● Set task:
Render the listing below as a numbered list with one entry per line, omitting blank lines and the pictures.

* * * * * * *

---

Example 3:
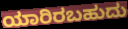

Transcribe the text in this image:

ಯಾರಿರಬಹುದು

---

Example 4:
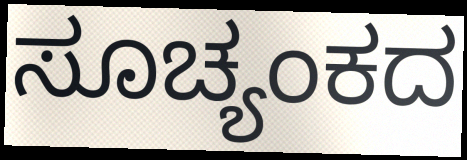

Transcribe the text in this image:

ಸೂಚ್ಯಂಕದ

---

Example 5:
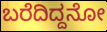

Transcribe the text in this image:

ಬರೆದಿದ್ದನೋ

* * * * * * *

● Answer to the task:
1. ---
2. Example 3:
3. Transcribe the text in this image:
4. ಯಾರಿರಬಹುದು
5. ---
6. Example 4:
7. Transcribe the text in this image:
8. ಸೂಚ್ಯಂಕದ
9. ---
10. Example 5:
11. Transcribe the text in this image:
12. ಬರೆದಿದ್ದನೋ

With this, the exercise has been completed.